- _Task requirements_: Edit the data from the line containing "scientific name: Hieracium venosum" down through the line containing "phylum: Arthropoda". Change every "common name" to "vernacular name" and leave everything else as it is.

::: Data supplied

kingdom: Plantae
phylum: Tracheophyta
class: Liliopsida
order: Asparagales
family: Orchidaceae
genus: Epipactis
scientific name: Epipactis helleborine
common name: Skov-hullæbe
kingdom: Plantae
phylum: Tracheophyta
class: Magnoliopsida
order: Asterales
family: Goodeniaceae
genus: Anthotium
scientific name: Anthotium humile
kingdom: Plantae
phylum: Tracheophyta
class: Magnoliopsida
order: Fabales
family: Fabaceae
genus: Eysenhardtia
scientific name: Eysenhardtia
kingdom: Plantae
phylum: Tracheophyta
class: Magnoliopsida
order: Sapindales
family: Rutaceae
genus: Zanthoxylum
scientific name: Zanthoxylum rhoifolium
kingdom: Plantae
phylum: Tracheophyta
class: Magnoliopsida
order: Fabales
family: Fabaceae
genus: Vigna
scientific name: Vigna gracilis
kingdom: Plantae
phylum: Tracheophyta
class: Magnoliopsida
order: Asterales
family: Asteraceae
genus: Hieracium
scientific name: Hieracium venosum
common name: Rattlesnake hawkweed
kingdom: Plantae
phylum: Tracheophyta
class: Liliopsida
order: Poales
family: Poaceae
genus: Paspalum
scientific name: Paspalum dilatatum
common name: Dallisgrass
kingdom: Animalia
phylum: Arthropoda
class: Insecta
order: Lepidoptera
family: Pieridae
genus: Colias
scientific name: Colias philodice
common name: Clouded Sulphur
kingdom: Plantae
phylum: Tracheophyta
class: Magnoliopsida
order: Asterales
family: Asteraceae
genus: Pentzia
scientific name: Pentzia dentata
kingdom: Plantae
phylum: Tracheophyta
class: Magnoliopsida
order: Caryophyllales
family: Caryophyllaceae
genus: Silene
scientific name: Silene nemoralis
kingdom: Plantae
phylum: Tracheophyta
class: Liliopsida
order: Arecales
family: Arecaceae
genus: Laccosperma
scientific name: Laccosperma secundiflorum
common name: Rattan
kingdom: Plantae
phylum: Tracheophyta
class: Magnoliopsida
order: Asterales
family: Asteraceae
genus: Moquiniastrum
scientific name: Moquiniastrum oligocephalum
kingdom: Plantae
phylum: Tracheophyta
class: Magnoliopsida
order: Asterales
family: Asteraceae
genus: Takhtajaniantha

::::::

- _Exercise answer_:
scientific name: Hieracium venosum
vernacular name: Rattlesnake hawkweed
kingdom: Plantae
phylum: Tracheophyta
class: Liliopsida
order: Poales
family: Poaceae
genus: Paspalum
scientific name: Paspalum dilatatum
vernacular name: Dallisgrass
kingdom: Animalia
phylum: Arthropoda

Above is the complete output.